List the UAV imagery characteristics that the excerpt on open-vocabulary object detection gives as bulleted headings.

• **Document excerpt**:

____

2.2. Fundamentals of Open-Vocabulary Object Detection
2.3. Unique Characteristics of UAV Imagery
- Small objects: This is perhaps the most frequently cited challenge in aerial imaging. Due to high flight altitudes and wide-angle lenses, objects of interest (e.g., people, vehicles) often occupy a minuscule portion of the image, sometimes spanning only a few dozen or even a handful of pixels. For traditional detectors, this leads to the loss of distinguishing features after successive down-sampling operations in deep neural networks. For OVOD, the challenge is even more nuanced: the low-resolution visual features extracted from such small objects may be too coarse and ambiguous to align reliably with a rich textual description in the VLM’s embedding space. The visual signature of a 10x10-pixel “person” is weak and could be easily confused with other small, vertical structures, making a confident visual–linguistic match difficult.
- High density and cluttered backgrounds: UAV platforms are often used to monitor crowded scenes like parking lots, public squares, or disaster sites. This results in images containing a high density of objects, often with significant occlusion. Differentiating between individual instances in a dense crowd or a packed car park is a severe test for any detector’s localization capabilities. Furthermore, aerial scenes are rife with complex and cluttered backgrounds—rooftop paraphernalia, varied terrain, foliage, and urban infrastructure. For an OVOD system, this clutter introduces a high number of “distractors”. The visual features of background elements (e.g., a complex pattern of shadows, an air conditioning unit) might accidentally have a high similarity score with one of the text prompts, leading to false positives.
- Varying viewpoints: The vast majority of images used to train VLMs like CLIP are taken from ground level, depicting objects from a frontal or near-frontal perspective. However, UAVs primarily capture imagery from nadir (top-down) or oblique viewpoints. This creates a significant domain gap. The visual appearance of a “car” or a “person” from directly above is drastically different from its appearance in a typical photograph. An OVOD model relying on CLIP’s pretrained knowledge may struggle because its internal concept of “car” is strongly tied to side views, not roof views. This viewpoint disparity can weaken the visual–linguistic alignment that is the cornerstone of OVOD’s success.
- Varying scales: The operational nature of UAVs, which can dynamically change their flight altitude, introduces extreme variations in object scale—often within the same mission or video sequence. An object that appears large when the UAV is flying low can become a tiny speck as it ascends. This multi-scale challenge requires a detector to be robustly invariant to scale. For OVOD, this means the visual encoder must produce consistent embeddings for the same object category across a wide range of resolutions, a non-trivial requirement that pushes the limits of standard VLM backbones.
- Challenging imaging conditions: UAV operations are not confined to perfect, sunny days. The quality of captured imagery can be significantly degraded by a variety of factors. Illumination changes (e.g., harsh sunlight creating deep shadows, or low-light conditions at dawn/dusk) can obscure object details. Adverse weather like rain, fog, or haze can reduce contrast and introduce artifacts. Finally, motion blur, caused by the UAV’s movement or a low shutter speed, can smear features. Each of these factors introduces noise and corrupts the input to the visual encoder, weakening the feature representations and making the subsequent alignment with clean text embeddings less reliable and more prone to error.

____

• **Given data**:
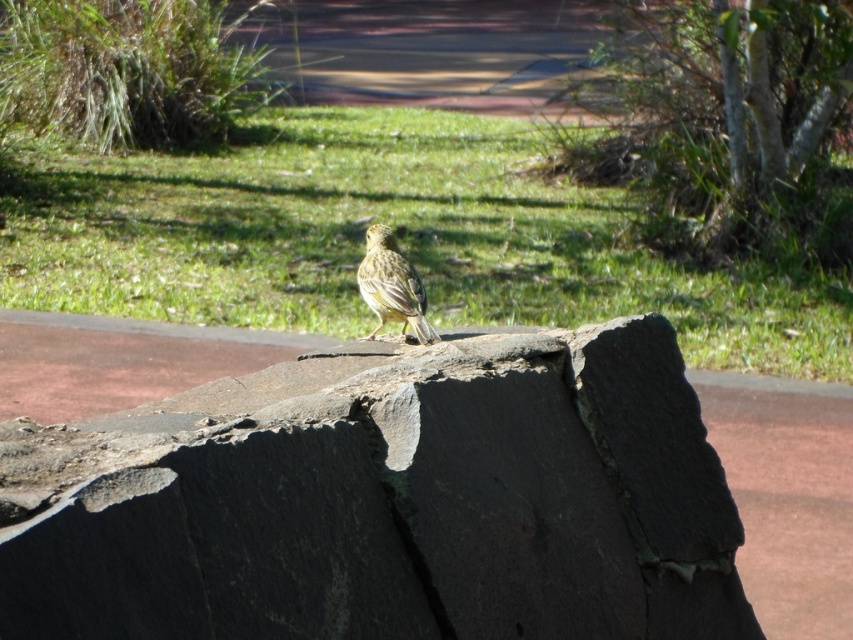
Question: Can you confirm if dark gray stone boulder at center is positioned below yellow matte sparrow at center?

Choices:
 (A) no
 (B) yes

Answer: (B)

Question: Considering the relative positions of dark gray stone boulder at center and yellow matte sparrow at center in the image provided, where is dark gray stone boulder at center located with respect to yellow matte sparrow at center?

Choices:
 (A) left
 (B) right

Answer: (A)

Question: Which point is farther from the camera taking this photo?

Choices:
 (A) (368, 300)
 (B) (699, 465)
 (C) (413, 202)

Answer: (C)

Question: Which of the following is the closest to the observer?

Choices:
 (A) dark gray stone boulder at center
 (B) yellow matte sparrow at center
 (C) green grass at center

Answer: (A)

Question: Which of these objects is positioned closest to the dark gray stone boulder at center?

Choices:
 (A) green grass at center
 (B) yellow matte sparrow at center

Answer: (B)

Question: Can you confirm if green grass at center is bigger than yellow matte sparrow at center?

Choices:
 (A) no
 (B) yes

Answer: (B)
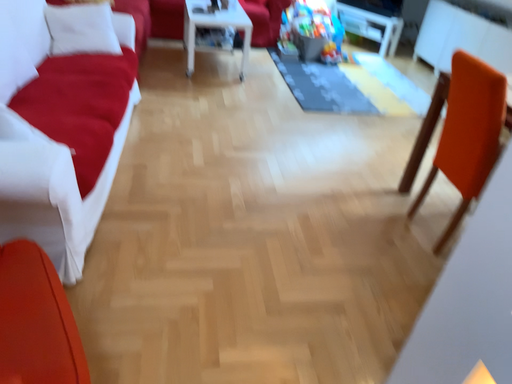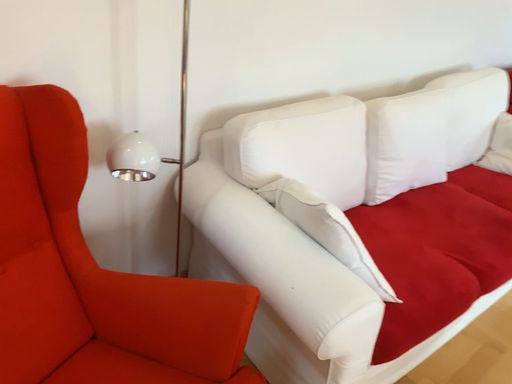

____

• **Answer to this task**:
- Small objects
- High density and cluttered backgrounds
- Varying viewpoints
- Varying scales
- Challenging imaging conditions